Ferdinand looks at him, so pale and so haggard. “Is this really necessary?”

“Yes,” Hubert sighs. “Do you really think I would hurt her for no reason?”

Ferdinand holds his gaze, then looks away. “That’s not what I meant.”

“Don’t speak to me in code, just say what’s on your fucking mind,” Hubert snips.

“Geez, Hubert! Calm down, I just…” Ferdinand settles again. It’s unlike him to be so calm. Especially in the face of Edelgard. “I’m asking you if we should even be at war when it’s so obvious the woman who started it isn’t well.”

* * *

Hubert doesn’t answer Ferdinand’s questions, he’s sick of this. He already pledged loyalty to the throne, just be done with it. 

He moves into the hallway of their base in Varley only to get ambushed by Generals Randolph and Ladislava. 

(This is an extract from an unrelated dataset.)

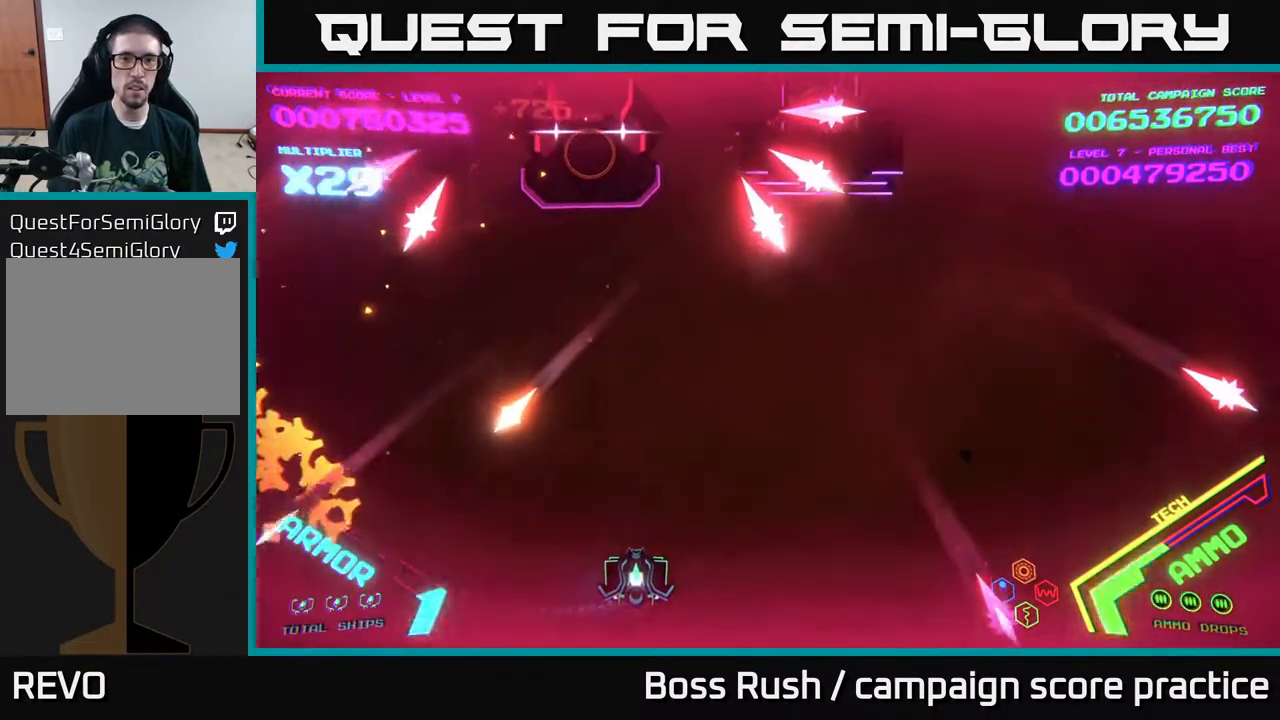
{"buttons": [], "left_stick": "center", "right_stick": "center", "events": [[433, "left_stick", "center"]]}
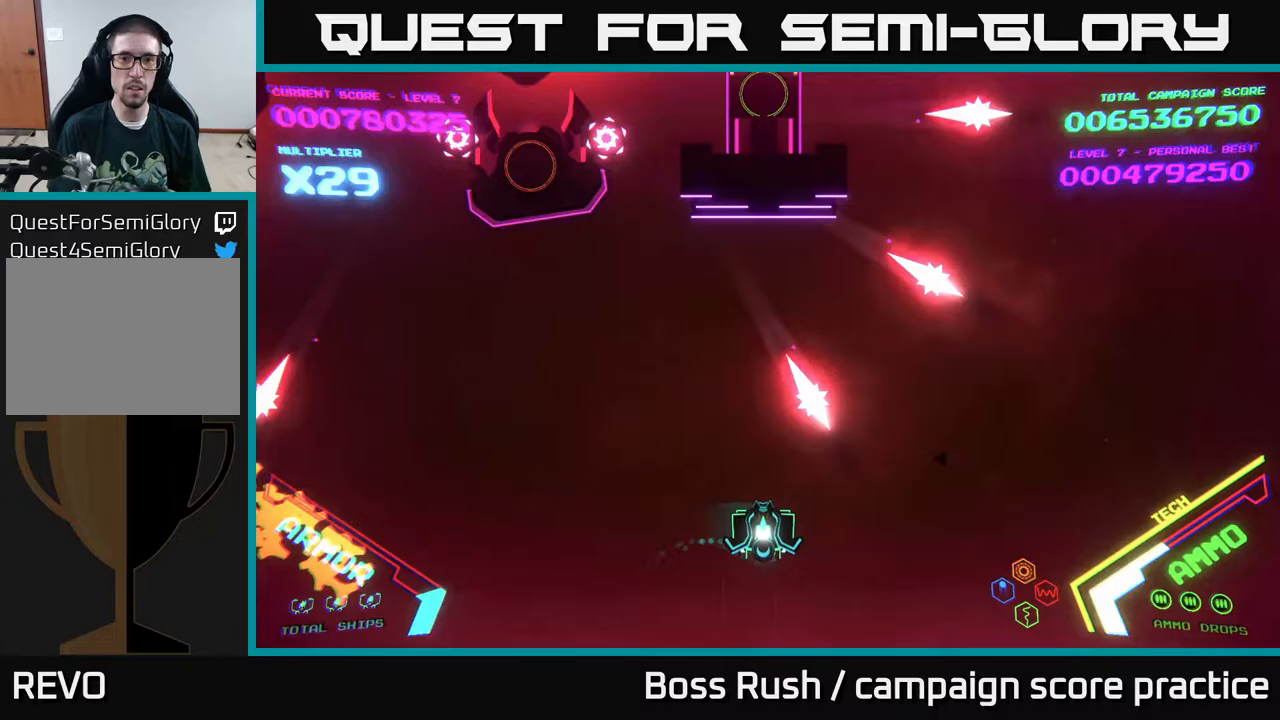
{"buttons": [], "left_stick": "right", "right_stick": "center", "events": [[33, "left_stick", "up"], [383, "left_stick", "right"]]}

“Is Emperor Edelgard well?” Randolph asks calmly. “I heard she took quite the blow.”

_ Yeah. From me _ , Hubert darkly chuckles in his mind. “She’ll recover soon, I’m sure. Is there an issue?”

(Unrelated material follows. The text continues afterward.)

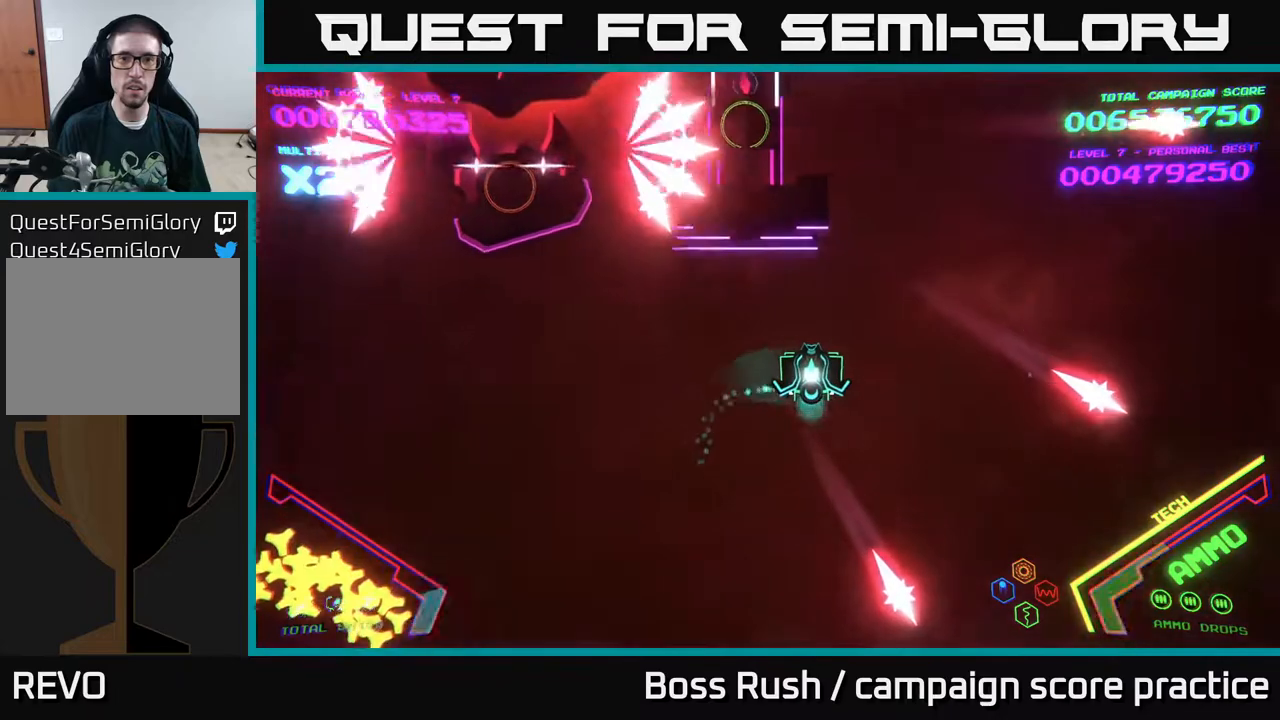
{"buttons": ["B"], "left_stick": "up-right", "right_stick": "center", "events": [[133, "left_stick", "up-right"], [267, "B", "down"]]}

“Yes. I guess you’re better to speak to. Edelgard has a tendency to—”

“Not tonight, Randolph,” Hubert is so sick of this, all this whining and needling against Edelgard. 

“Really?” Randolph seems almost amused, and elbows Hubert in the sides. “I can respect that.”

“You’re doing a good job, Hubert,” Ladislava adds on.

Hubert really doesn’t need compliments, he knows he’s very good at what he does, but something about them saying it right now makes his heart warm, and he finds himself smiling. “It’s been a long day.”

“Too true,” Ladislava echoes. “There’s a tall man with a pointy black beard asking to speak with the Emperor immediately. He says he’s very important. Never seen him in my life.”

“Yeah, total jerk too,” Randolph shakes his head.

Hubert takes in a deep sigh. How the fuck is he supposed to explain this on short notice. 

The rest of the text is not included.